#### DATA EXTRACT:
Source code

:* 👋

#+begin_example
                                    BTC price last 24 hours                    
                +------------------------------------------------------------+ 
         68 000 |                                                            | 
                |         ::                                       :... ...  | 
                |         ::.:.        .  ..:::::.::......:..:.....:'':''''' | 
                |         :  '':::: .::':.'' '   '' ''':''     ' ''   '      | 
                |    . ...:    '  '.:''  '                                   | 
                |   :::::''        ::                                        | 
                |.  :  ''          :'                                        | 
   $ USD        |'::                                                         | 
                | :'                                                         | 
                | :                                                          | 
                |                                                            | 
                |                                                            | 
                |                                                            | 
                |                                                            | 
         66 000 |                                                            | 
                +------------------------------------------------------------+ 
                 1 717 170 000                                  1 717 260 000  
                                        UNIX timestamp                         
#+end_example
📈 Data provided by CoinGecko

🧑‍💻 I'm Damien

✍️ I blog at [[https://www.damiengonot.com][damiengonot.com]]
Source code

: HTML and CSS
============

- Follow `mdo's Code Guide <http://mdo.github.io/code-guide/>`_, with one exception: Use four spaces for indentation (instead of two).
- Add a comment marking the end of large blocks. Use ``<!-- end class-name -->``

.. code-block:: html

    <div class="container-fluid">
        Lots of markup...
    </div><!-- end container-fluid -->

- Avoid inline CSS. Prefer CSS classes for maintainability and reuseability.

#### TASK OBJECTIVE:
Take each line above that holds the string "container" and copy it.

#### EXPECTED OUTPUT:
    <div class="container-fluid">
    </div><!-- end container-fluid -->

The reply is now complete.